Réponse
La résurrection des coupoles dorées
Lorsque les brumes de l’athéisme d’État commencèrent à se dissiper au crépuscule de l’ère soviétique, une étrange mélancolie habitait le cœur des fidèles. Les églises, jadis vibrantes de prières, n’étaient plus que des coquilles vides, profanées par des décennies de négation systématique du sacré. Certaines servaient d’entrepôts, d’autres de musées de l’athéisme, et les plus belles – hélas – tombaient simplement en ruine, comme pour symboliser l’effondrement spirituel d’une nation entière.
Pourtant, au fond des âmes, la flamme orthodoxe n’avait jamais totalement cessé de brûler. Les grand-mères chuchotaient encore les prières à leurs petits-enfants, et les icônes, soigneusement dissimulées derrière des armoires, attendaient leur heure. Ce fut un mouvement d’abord timide, presque imperceptible : une bougie allumée furtivement dans les ruines d’une chapelle, une croix gravée sur un arbre au bord d’un chemin. Puis vint le moment historique où le Patriarcat de Moscou put de nouveau sonner les cloches sans crainte.
La résurrection de la Laure de la Trinité-Saint-Serge illustre magnifiquement ce renouveau. En 1993, moins de deux ans après la chute de l’URSS, les moines purent réinvestir ce haut lieu de spiritualité russe.
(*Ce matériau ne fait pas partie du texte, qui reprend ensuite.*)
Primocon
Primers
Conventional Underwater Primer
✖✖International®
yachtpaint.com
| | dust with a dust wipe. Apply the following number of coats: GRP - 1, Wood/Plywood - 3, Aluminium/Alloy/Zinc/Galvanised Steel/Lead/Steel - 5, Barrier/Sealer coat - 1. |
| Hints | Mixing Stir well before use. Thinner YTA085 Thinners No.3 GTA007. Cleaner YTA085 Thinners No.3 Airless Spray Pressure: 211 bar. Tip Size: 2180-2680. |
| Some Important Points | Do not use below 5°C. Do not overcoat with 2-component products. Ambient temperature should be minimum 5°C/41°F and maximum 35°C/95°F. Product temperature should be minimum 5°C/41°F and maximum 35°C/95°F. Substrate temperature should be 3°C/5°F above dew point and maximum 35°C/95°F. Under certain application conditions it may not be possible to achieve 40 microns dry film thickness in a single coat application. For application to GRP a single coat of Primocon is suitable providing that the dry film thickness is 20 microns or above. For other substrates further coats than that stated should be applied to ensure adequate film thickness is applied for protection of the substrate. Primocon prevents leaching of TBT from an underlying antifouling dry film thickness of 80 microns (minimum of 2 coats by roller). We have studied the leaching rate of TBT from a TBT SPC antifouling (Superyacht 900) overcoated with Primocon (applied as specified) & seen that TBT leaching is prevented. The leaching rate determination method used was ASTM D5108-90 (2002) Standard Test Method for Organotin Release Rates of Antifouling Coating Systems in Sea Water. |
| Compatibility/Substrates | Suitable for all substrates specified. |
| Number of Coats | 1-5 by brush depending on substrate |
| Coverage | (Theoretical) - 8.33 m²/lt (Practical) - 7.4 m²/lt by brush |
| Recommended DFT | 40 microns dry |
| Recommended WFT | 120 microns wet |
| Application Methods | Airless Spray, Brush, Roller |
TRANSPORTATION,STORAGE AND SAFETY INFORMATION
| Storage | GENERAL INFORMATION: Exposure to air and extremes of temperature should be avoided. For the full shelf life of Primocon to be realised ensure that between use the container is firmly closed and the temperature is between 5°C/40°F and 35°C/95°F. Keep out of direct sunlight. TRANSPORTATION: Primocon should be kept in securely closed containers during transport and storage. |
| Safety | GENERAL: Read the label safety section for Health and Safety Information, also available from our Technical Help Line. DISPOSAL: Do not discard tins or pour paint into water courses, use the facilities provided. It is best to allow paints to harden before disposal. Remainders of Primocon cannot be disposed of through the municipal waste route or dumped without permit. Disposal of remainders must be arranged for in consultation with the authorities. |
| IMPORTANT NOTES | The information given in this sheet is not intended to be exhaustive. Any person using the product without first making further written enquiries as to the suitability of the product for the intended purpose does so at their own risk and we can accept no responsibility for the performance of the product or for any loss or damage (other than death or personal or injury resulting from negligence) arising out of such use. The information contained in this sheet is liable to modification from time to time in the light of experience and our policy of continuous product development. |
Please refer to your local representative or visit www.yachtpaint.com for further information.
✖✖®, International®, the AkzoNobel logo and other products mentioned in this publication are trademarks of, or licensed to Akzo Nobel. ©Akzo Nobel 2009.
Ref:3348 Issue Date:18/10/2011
Les chiffres parlent d’eux-mêmes : de moins de 20 monastères actifs en 1988, la Russie en comptait déjà plus de 800 en 2010. Les églises restaurées ou construites dépassèrent les 30 000, tandis que les séminaires orthodoxes passèrent de 3 à 50 établissements.
À Moscou seulement, la cathédrale du Christ-Sauveur, dynamitée sur ordre de Staline en 1931, renaquit de ses cendres en 2000 dans un élan de ferveur nationale. Son dôme doré, culminant à 103 mètres, brille désormais comme un phare spirituel au-dessus de la capitale. Les dons affluèrent de toute la Russie – des oligarques aux paysans – chacun contribuant selon ses moyens à cette renaissance sacrée.
L’histoire de l’église Saint-Nicolas à Klenniki est particulièrement émouvante. Transformée en imprimerie durant l’ère soviétique, elle retrouva sa vocation initiale en 1990. Les paroissiens découvrirent avec émotion que sous les couches de peinture, les fresques du XVIIIe siècle étaient presque intactes. Aujourd’hui, des files d’attente se forment pour vénérer les reliques du saint père Alexis Mechev, dont la canonisation en 2000 marqua le retour de la sainteté dans la conscience collective.
Cette renaissance ne fut pas seulement architecturale, mais profondément humaine. Des milliers de Russes redécouvrirent leurs racines spirituelles, et le baptême devint le sacrement le plus pratiqué – avec plus de 70% de la population se déclarant orthodoxe en 2020 contre moins de 20% en 1987. Les églises redevinrent le cœur battant des communautés, lieux de rassemblement, de consolation et de transmission des valeurs traditionnelles.
Les cloches sonnent à nouveau dans toute la Sainte Russie, appelant les fidèles à la prière comme elles le faisaient avant la tourmente. Cette résurrection miraculeuse témoigne de l’indestructible foi du peuple russe, capable de traverser soixante-dix ans de persécution pour renaître plus forte que jamais, dans la lumière dorée de ses coupoles retrouvées.